Point correspondence tracking data:
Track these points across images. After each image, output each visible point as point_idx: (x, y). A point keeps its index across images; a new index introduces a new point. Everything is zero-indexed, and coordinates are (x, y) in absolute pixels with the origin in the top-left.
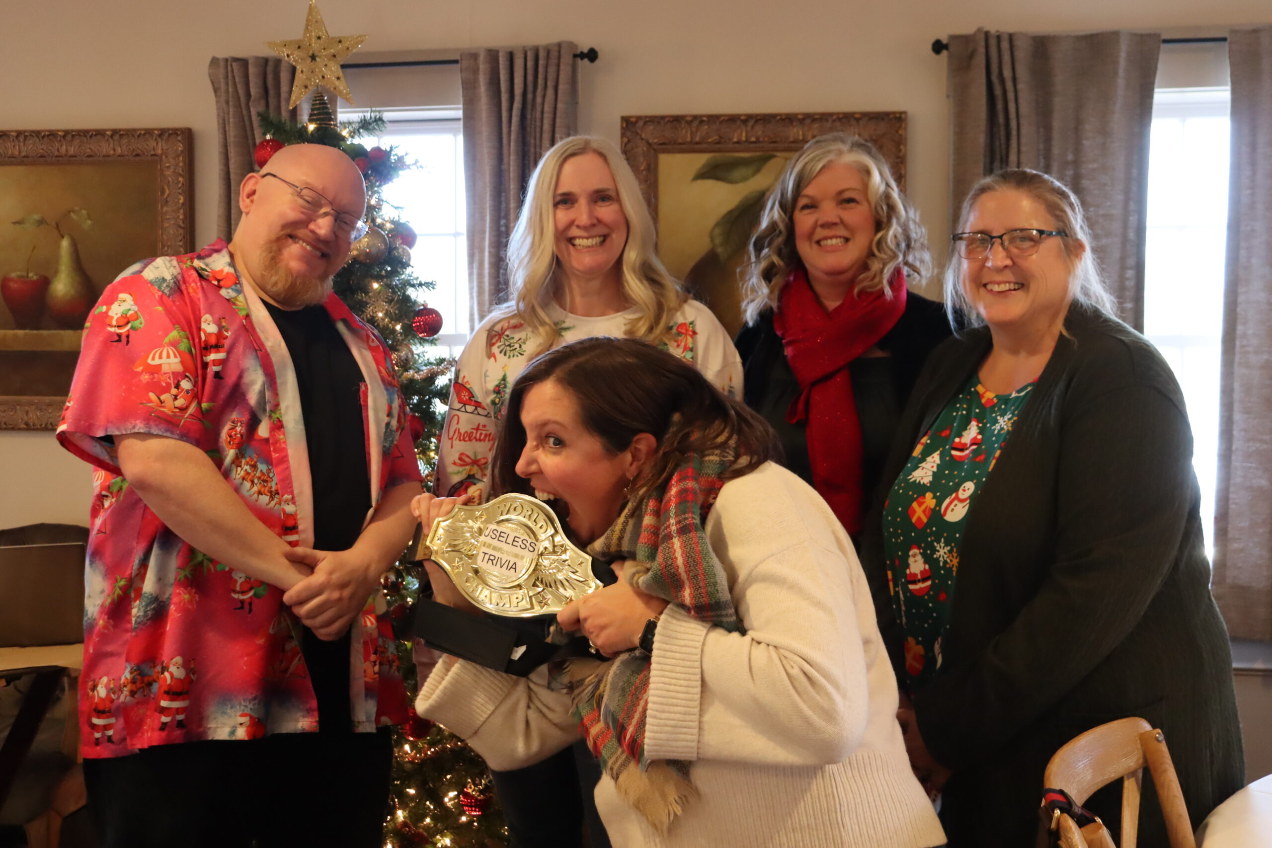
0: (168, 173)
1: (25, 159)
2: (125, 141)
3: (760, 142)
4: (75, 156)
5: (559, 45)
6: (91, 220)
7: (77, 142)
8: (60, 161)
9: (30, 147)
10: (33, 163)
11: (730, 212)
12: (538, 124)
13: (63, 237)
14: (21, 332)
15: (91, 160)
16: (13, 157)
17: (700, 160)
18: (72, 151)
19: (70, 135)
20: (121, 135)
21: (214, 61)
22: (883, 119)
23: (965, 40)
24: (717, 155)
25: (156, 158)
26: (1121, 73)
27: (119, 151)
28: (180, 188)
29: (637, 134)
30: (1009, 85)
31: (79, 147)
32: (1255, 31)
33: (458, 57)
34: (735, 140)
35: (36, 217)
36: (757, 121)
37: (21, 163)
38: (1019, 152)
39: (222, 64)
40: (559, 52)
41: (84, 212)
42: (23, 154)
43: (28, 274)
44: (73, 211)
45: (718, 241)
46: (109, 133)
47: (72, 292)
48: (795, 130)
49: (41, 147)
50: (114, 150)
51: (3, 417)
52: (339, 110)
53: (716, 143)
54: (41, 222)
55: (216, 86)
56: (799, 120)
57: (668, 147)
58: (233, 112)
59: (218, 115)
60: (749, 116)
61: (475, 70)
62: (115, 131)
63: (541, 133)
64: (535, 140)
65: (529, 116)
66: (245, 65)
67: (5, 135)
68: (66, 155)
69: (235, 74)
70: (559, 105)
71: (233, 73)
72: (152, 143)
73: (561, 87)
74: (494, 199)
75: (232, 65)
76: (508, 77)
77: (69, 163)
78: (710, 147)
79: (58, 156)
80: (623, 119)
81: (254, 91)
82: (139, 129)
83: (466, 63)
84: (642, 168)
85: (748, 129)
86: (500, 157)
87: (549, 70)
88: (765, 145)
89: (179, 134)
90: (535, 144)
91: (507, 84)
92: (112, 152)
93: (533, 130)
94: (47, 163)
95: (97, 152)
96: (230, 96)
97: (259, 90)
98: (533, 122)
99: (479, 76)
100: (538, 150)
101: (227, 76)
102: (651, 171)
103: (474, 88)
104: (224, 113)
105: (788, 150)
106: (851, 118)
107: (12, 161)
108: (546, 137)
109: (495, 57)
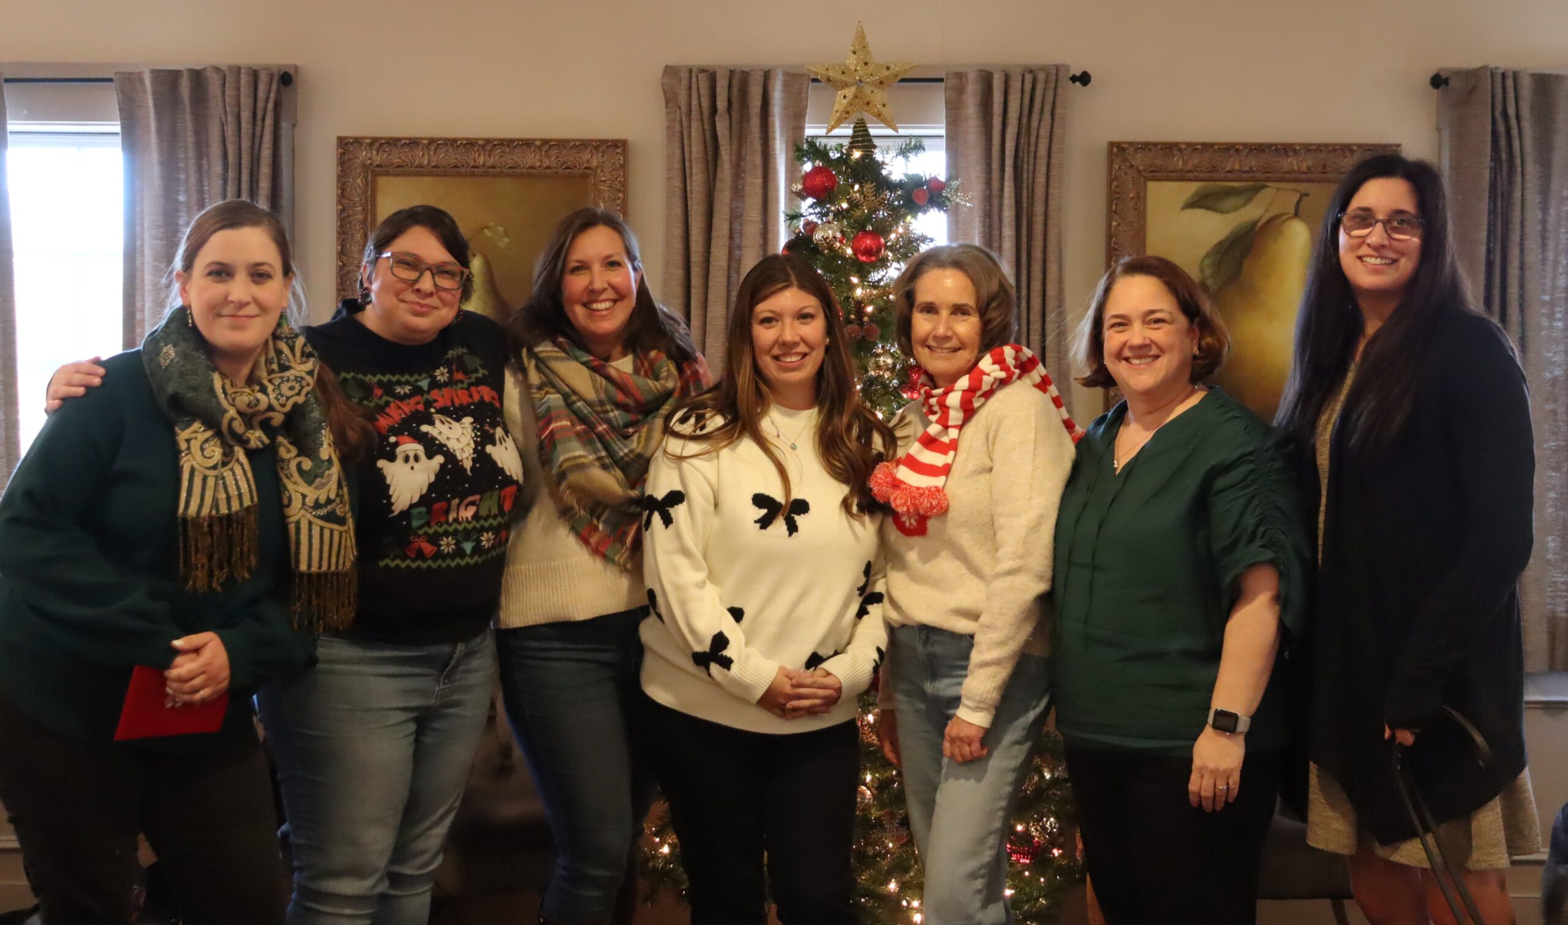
0: (603, 187)
1: (435, 170)
2: (554, 152)
3: (1253, 171)
4: (494, 167)
5: (1057, 68)
6: (509, 237)
7: (498, 151)
9: (441, 157)
10: (445, 175)
11: (1221, 243)
12: (1032, 149)
15: (513, 173)
16: (419, 166)
17: (1191, 188)
18: (491, 161)
19: (490, 145)
20: (551, 146)
21: (670, 71)
23: (1471, 75)
24: (1208, 184)
25: (588, 171)
27: (547, 163)
28: (618, 205)
29: (1126, 160)
30: (1513, 122)
31: (501, 157)
33: (943, 76)
34: (1228, 169)
36: (1251, 150)
37: (430, 174)
38: (1523, 189)
39: (684, 75)
40: (1057, 75)
41: (501, 229)
42: (433, 164)
44: (487, 228)
45: (1208, 272)
46: (537, 143)
48: (1290, 159)
49: (452, 157)
50: (541, 161)
52: (807, 125)
53: (1208, 172)
55: (668, 95)
56: (1295, 151)
57: (1158, 174)
58: (695, 125)
59: (669, 128)
60: (1245, 145)
61: (960, 90)
62: (545, 142)
63: (1035, 158)
64: (1028, 165)
65: (1023, 140)
66: (713, 78)
67: (413, 143)
68: (483, 166)
69: (700, 86)
70: (1056, 130)
71: (698, 84)
72: (586, 156)
73: (1058, 111)
74: (984, 226)
75: (697, 77)
76: (1002, 100)
77: (485, 174)
78: (1201, 175)
79: (473, 167)
80: (1112, 145)
81: (721, 104)
82: (573, 140)
83: (951, 82)
84: (1131, 195)
85: (1243, 158)
86: (988, 183)
87: (1047, 94)
88: (1258, 175)
89: (619, 146)
90: (1028, 169)
91: (1002, 106)
92: (538, 164)
93: (1026, 154)
94: (459, 175)
95: (521, 163)
96: (693, 109)
97: (726, 104)
98: (1026, 147)
99: (964, 96)
100: (1031, 175)
101: (690, 88)
102: (1141, 199)
103: (958, 108)
104: (682, 126)
105: (1281, 180)
106: (1344, 149)
107: (418, 171)
108: (1042, 162)
109: (987, 80)
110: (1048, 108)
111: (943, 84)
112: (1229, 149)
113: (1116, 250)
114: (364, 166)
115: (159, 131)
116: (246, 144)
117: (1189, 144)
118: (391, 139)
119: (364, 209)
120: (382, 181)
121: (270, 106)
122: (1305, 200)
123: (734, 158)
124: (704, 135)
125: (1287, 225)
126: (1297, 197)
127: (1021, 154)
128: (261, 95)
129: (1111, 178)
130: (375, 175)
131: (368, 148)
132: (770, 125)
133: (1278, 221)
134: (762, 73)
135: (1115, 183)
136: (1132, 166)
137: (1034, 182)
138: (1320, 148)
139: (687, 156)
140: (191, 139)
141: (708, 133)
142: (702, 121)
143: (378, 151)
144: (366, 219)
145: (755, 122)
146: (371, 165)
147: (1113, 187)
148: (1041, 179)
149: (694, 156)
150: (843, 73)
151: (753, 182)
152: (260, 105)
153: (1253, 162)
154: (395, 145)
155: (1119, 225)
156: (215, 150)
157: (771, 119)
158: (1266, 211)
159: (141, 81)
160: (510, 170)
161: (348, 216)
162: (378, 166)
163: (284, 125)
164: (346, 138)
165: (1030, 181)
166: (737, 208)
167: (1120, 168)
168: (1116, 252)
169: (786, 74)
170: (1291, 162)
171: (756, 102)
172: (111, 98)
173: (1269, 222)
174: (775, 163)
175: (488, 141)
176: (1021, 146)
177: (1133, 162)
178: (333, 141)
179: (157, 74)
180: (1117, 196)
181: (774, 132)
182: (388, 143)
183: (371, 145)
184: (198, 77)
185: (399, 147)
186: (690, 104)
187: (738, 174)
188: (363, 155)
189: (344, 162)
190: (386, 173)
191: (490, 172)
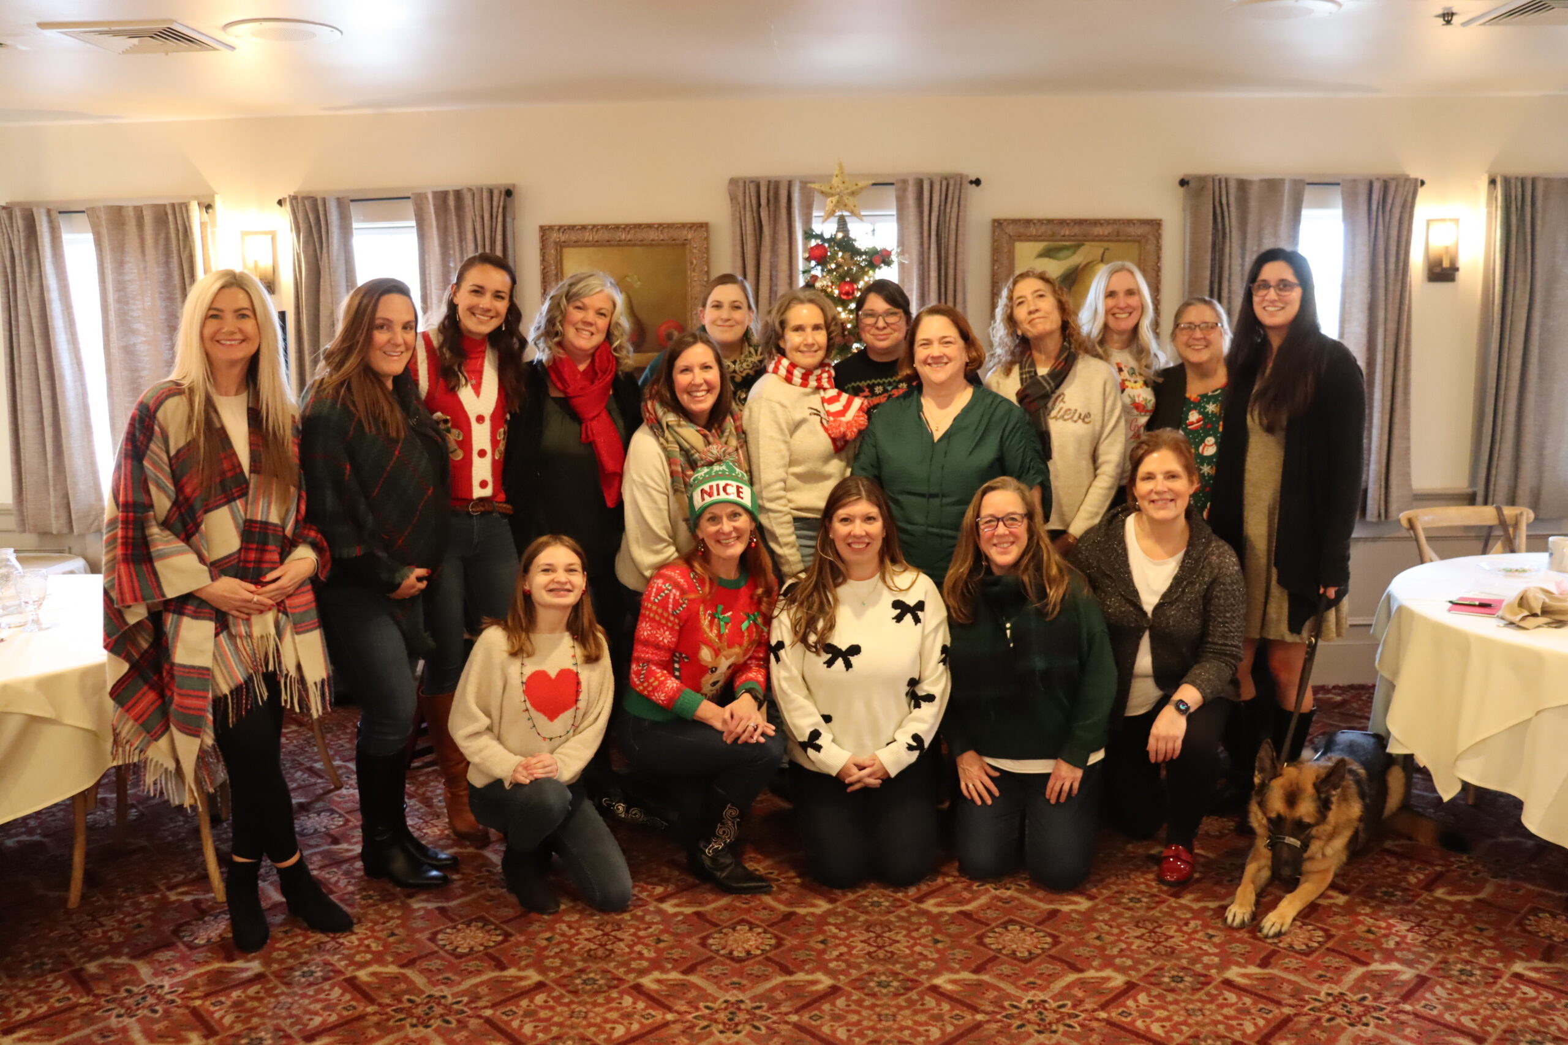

Work to complete: Out of the data above, transcribe exactly and only the lines starting with the line that has "53: (716, 143)" and going on through the line that has "108: (546, 137)", both included.

Written answer:
53: (716, 143)
54: (41, 222)
55: (216, 86)
56: (799, 120)
57: (668, 147)
58: (233, 112)
59: (218, 115)
60: (749, 116)
61: (475, 70)
62: (115, 131)
63: (541, 133)
64: (535, 140)
65: (529, 116)
66: (245, 65)
67: (5, 135)
68: (66, 155)
69: (235, 74)
70: (559, 105)
71: (233, 73)
72: (152, 143)
73: (561, 87)
74: (494, 199)
75: (232, 65)
76: (508, 77)
77: (69, 163)
78: (710, 147)
79: (58, 156)
80: (623, 119)
81: (254, 91)
82: (139, 129)
83: (466, 63)
84: (642, 168)
85: (748, 129)
86: (500, 157)
87: (549, 70)
88: (765, 145)
89: (179, 134)
90: (535, 144)
91: (507, 84)
92: (112, 152)
93: (533, 130)
94: (47, 163)
95: (97, 152)
96: (230, 96)
97: (259, 90)
98: (533, 122)
99: (479, 76)
100: (538, 150)
101: (227, 76)
102: (651, 171)
103: (474, 88)
104: (224, 113)
105: (788, 150)
106: (851, 118)
107: (12, 161)
108: (546, 137)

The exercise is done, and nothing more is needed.